FARSA I: Empresa do vereador Dílson Magalhães Junior (PEN) foi contratada pelo ex-prefeito de Camaçari, Ademar Delgado para construção do Restaurante Popular em 2016. A Ordem de serviço e fotos do local revelam indícios de irregularidades.
Dos quatro contratos firmados no ano passado entre o ex-prefeito de Camaçari Ademar Delgado e o vereador Dílson Magalhaes Junior, dono da LDR Construtora Ltda/ME, está o de número 63/2016 para a implantação do Restaurante Popular, datado em 23 fevereiro de 2016, ou seja, em pleno ano eleitoral.

O mais agravante conforme foi publicado pelo Camaçari Alerta, na última sexta-feira (6) acerca da possível aliança dos dois correligionários, é que o edil não se afastou do cargo de sócio da empresa para concorrer a vaga no legislativo, conforme orienta a lei a Lei Complementar 64/90, Ar.1º, inciso II, línea i, já que era apoiador eleitoral do gestor municipal e mantinha relação contratual com o poder público.

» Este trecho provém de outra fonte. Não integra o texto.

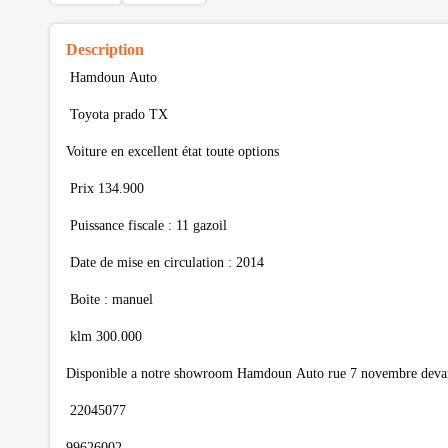
Description
Hamdoun Auto
Toyota prado TX
Voiture en excellent état toute options
Prix 134.900
Puissance fiscale : 11 gazoil
Date de mise en circulation : 2014
Boite : manuel
klm 300.000
Disponible a notre showroom Hamdoun Auto rue 7 novembre devant
22045077
99626002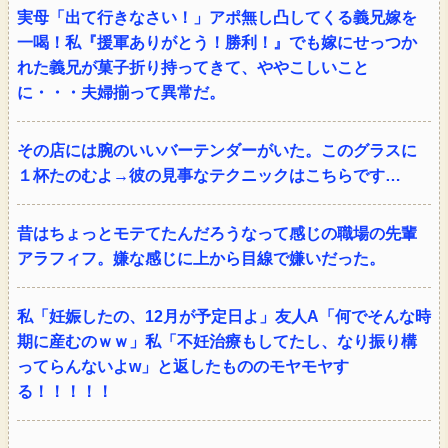
実母「出て行きなさい！」アポ無し凸してくる義兄嫁を
一喝！私『援軍ありがとう！勝利！』でも嫁にせっつか
れた義兄が菓子折り持ってきて、ややこしいこと
に・・・夫婦揃って異常だ。
その店には腕のいいバーテンダーがいた。このグラスに
１杯たのむよ→彼の見事なテクニックはこちらです…
昔はちょっとモテてたんだろうなって感じの職場の先輩
アラフィフ。嫌な感じに上から目線で嫌いだった。
私「妊娠したの、12月が予定日よ」友人A「何でそんな時
期に産むのｗｗ」私「不妊治療もしてたし、なり振り構
ってらんないよw」と返したもののモヤモヤす
る！！！！！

Além do contrato, outros documentos só fortalecem os indícios de irregularidades. A Ordem de Serviço obtida com exclusividade pelo Camaçari Alerta, no valor de R$ 1.770,329,81 (hum milhão, setecentos e setenta mil, trezentos e vinte e nove reais e oitenta e um centavos) foi assinada em 30 de maio de 2016 e determinava o início de imediato da reforma e adequação de espaço físico, localizado na Rua Castro Alves, n. 50 (antigo Camelódromo), para a implantação do Restaurante Popular em Camaçari, com previsão de entrega de seis meses a partir da data da assinatura, ou seja, em novembro do corrente ano.

A equipe de reportagem do CA visitou o antigo Camaledromo, local que deveria estar funcionando como Restaurante Popular, e as imagens obtidas revelam total abandono da gestão pública, e nenhum vestígio de que ali tenha passado por alguma obra de requalificação.







Vale destacar que o valor total aprovado para a implantação do Restaurante Popular foi de R$ 3.184, 385,86 (três milhões, cento e oitenta e quatro mil, trezentos e oitenta e cinco reais e oitenta e seis centavos) que inclui a reforma, adequação do espaço físico (Camelódromo), bem como a aquisição de instalação e equipamentos. O aporte de recursos era fruto do convênio entre a Prefeitura e o governo federal, através do MDS (Ministério do Desenvolvimento Social e Combate à Fome.